Like heroin our social media use increases our dopamine reserves in the brain, making us feel pleasurable. As our reward centres are activated addiction forms as we up our usage from intermittent, to recreational, to daily use, progressing into consequential use.
Research then tells us that there is a pattern of consequences for this addiction, insomnia, dysfunctional relationships and absenteeism from work or school.
Today more than 1 billion people log into Facebook and Instagram every day with 1.3 billion people watching 5 billion videos on YouTube daily.
Think about it, that’s the entire population of Europe, America and Australia!
Surely something so popular must make us happy, yet research tells us a different story showing social media use actually causes us harm.
It also impacting how we behave as citizens, something we see regularly as paramedics attending an incident or accident with by-standers rarely helping as they are so busy filming.

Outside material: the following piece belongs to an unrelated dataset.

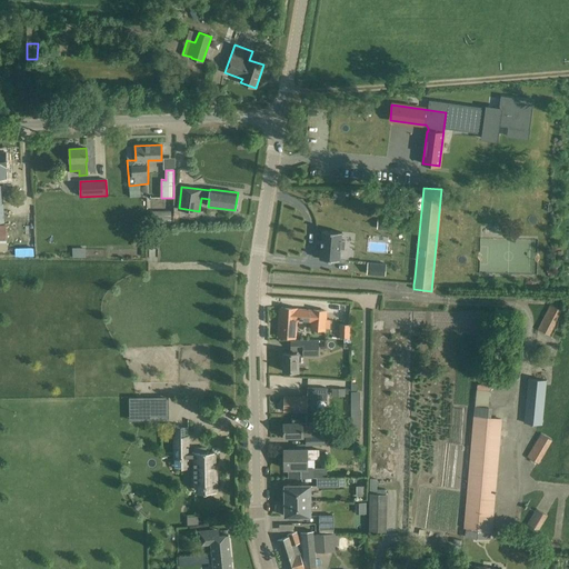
[(149,228),(173,228),(173,211),(152,211),(152,217),(149,217),(149,228)]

Something that will live with me forever is a 14-year-old girl filming with her mobile as a person jumped from a building. To me this was a clear indication that distinguishing between what is real and seen through a screen is heavily blurred, desensitising people from reality.

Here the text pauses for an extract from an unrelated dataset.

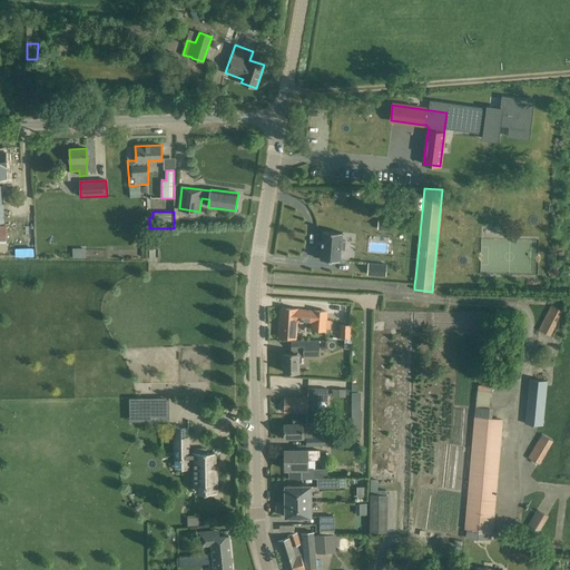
[(331,231),(322,231),(321,258),(330,259),(332,259),(341,259),(341,248),(345,248),(345,239),(342,239),(342,232),(333,232),(333,231),(331,231)]
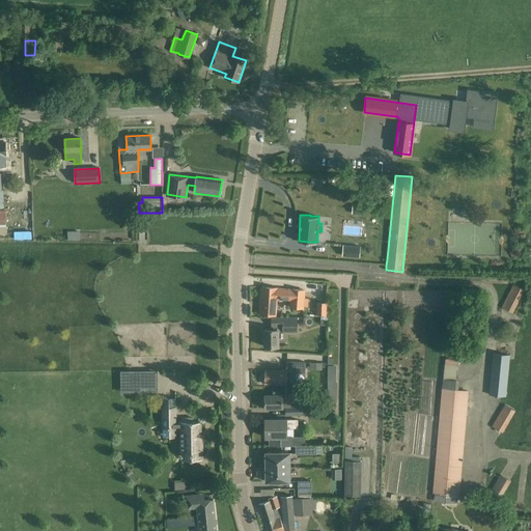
[(344,245),(343,256),(359,257),(360,247),(344,245)]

Another young girl I was talking with in the back of the ambulance told me she could not distinguish her feelings between watching a ‘rock or roll’ clip or a gruesome homicide, it all just seems to blend to her.
When you next head out, take a look around you at the heads buried into phones, the silence as we wake in a world dominated by major tech companies whose sole purpose is to keep you clicking for the next image.
You probably do not even need to head out, take a look inside your own home as it is likely happening there, with you a willing participant.
The truth is that none of us intentionally would set out to destroy our mental health, but we do in so many ways, over committing ourselves to work, poor eating habits, frantic lifestyles and too much social media.
Ask yourself, would you really spend the time you do on social media if you knew it was making you depressed?
Would you gloat about how many friends you have or likes you received if it equated to a higher level of sadness?
Here is the reality, social media is affecting your mental health because it increases the FOMO (The Fear Of Missing Out) affect.
Your mind is highly wired to everybody’s movements and actions, which is why social media posts impact that part of the brain that causes disappointment at not being invited to an event and jealousy that somebody is having a better life than you.
Jealousy vents as fear as our ‘flight or fight’ response is activated releasing adrenalin, cortisol surges, stress hormones that inhibit our neurotransmitters of serotonin and dopamine.
When this happens, you are now on the pathway to a depressive illness.
Despite this emotional toll, more than 70 percent of users check into Facebook daily.
So why on earth do people keep coming back for more?
Researchers call it ‘affective forecasting’ we believe that Facebook is going to make us feel better, when in reality it robs us of our self-esteem.
So how addicted are we?
Well more than a thousand students from across the world attempted to unplug for 24 hours and most failed, with some describing the experience as being unplugged from a life support machine.
Society is a mess, we are seeing a human tragedy unfolding right before our eyes and the psychiatric community needs to act NOW to classify online addiction as a serious mental health disorder, so people can begin getting the help they need to unplug.